■ WHAT NEEDS TO BE DONE
Go to the line holding "Given: 8 nm" in the entries below and write out exactly every line down to and including the line holding "Picture 3, 336".

■ INFORMATION
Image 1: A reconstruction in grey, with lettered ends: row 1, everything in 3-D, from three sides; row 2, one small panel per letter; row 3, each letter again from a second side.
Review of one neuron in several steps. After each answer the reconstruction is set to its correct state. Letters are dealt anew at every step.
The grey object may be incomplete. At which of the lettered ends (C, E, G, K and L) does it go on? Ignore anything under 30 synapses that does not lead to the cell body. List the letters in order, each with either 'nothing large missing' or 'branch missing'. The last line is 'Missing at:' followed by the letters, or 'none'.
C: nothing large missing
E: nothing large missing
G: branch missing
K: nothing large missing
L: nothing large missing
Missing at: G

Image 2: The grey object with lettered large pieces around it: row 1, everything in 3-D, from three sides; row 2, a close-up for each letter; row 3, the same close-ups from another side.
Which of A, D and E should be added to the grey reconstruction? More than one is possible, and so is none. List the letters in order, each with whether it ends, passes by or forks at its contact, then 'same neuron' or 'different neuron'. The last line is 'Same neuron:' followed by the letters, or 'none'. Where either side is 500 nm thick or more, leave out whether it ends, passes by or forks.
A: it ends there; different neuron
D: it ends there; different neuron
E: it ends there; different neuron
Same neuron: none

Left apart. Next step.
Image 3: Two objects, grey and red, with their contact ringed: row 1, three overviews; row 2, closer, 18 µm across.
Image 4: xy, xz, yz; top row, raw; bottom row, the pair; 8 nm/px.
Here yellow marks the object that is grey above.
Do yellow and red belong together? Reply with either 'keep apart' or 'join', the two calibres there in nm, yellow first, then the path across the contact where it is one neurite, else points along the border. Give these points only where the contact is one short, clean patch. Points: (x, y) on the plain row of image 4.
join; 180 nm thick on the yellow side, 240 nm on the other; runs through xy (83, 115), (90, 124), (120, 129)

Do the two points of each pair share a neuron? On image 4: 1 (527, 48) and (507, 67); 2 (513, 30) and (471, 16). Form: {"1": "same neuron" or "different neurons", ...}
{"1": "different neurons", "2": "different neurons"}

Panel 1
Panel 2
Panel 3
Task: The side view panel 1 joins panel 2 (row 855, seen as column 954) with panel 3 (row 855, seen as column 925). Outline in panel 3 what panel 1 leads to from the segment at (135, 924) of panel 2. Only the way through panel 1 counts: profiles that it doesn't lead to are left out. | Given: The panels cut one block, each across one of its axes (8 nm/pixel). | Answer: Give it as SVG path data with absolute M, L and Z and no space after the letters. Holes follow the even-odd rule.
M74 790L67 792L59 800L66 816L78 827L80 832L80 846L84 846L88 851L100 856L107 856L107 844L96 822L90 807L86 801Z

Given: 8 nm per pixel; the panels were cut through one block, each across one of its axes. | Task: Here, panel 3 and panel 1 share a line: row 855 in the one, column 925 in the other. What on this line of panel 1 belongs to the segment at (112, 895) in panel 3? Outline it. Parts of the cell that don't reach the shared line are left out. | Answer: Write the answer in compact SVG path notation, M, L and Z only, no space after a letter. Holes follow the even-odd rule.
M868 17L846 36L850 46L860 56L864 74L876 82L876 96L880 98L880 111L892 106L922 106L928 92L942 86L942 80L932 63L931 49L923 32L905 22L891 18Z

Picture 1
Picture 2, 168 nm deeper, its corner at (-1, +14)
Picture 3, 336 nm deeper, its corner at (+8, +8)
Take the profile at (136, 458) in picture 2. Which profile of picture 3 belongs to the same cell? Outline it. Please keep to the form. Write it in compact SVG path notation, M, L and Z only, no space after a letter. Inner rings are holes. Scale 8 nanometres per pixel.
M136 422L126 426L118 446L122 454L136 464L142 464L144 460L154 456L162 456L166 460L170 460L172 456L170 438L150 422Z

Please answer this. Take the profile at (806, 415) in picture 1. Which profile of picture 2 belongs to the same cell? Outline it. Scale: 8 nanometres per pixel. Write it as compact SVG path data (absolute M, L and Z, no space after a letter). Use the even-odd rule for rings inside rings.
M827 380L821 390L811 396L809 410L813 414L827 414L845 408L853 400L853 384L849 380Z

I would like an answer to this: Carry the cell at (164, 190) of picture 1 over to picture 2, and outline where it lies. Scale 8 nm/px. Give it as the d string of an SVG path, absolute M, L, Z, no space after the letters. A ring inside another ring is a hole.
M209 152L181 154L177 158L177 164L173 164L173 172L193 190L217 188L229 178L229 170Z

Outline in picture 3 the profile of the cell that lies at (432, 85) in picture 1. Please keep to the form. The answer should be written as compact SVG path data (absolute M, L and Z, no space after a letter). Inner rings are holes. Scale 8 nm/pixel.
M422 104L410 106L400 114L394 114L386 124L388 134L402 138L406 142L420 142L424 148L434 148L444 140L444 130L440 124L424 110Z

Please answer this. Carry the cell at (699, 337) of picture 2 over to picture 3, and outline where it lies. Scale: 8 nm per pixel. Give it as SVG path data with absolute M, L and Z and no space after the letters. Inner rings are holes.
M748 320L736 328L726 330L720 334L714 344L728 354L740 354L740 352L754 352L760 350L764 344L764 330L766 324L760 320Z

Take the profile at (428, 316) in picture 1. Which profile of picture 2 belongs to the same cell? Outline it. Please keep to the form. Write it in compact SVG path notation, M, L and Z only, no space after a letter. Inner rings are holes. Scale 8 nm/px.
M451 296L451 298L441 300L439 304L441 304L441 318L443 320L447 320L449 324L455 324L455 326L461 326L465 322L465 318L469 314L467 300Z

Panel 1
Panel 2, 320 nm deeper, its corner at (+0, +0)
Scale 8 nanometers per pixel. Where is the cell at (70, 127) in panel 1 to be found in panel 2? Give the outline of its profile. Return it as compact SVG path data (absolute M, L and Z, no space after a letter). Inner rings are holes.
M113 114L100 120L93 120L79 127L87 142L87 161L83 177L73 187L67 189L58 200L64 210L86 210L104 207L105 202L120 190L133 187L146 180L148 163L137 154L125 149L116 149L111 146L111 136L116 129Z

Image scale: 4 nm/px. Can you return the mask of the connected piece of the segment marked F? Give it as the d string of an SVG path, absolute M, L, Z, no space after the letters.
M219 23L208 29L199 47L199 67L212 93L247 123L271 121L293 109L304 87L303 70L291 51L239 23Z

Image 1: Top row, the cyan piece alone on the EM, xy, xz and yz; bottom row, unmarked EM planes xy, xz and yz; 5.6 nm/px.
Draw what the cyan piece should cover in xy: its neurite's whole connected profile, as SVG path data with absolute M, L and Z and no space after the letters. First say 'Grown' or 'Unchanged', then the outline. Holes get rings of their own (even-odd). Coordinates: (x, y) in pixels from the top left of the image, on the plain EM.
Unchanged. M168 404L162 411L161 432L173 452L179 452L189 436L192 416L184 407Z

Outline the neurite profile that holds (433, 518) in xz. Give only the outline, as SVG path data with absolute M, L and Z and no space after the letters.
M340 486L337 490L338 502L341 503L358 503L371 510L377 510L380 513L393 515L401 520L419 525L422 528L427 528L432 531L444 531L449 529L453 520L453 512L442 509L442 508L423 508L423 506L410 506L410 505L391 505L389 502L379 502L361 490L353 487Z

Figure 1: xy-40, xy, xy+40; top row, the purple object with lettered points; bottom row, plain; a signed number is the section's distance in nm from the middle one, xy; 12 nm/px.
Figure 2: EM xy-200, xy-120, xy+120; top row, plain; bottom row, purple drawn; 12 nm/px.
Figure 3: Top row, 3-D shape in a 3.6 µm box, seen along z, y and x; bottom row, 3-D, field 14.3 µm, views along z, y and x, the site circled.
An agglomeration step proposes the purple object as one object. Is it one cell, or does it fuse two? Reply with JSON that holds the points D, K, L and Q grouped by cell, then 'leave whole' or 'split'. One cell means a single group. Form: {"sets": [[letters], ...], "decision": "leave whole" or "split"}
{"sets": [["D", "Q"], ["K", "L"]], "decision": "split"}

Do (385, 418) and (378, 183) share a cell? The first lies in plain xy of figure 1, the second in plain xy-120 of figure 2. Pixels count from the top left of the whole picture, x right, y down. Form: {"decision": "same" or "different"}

■ RESULT
Given: 8 nm per pixel; the panels were cut through one block, each across one of its axes. | Task: Here, panel 3 and panel 1 share a line: row 855 in the one, column 925 in the other. What on this line of panel 1 belongs to the segment at (112, 895) in panel 3? Outline it. Parts of the cell that don't reach the shared line are left out. | Answer: Write the answer in compact SVG path notation, M, L and Z only, no space after a letter. Holes follow the even-odd rule.
M868 17L846 36L850 46L860 56L864 74L876 82L876 96L880 98L880 111L892 106L922 106L928 92L942 86L942 80L932 63L931 49L923 32L905 22L891 18Z

Picture 1
Picture 2, 168 nm deeper, its corner at (-1, +14)
Picture 3, 336 nm deeper, its corner at (+8, +8)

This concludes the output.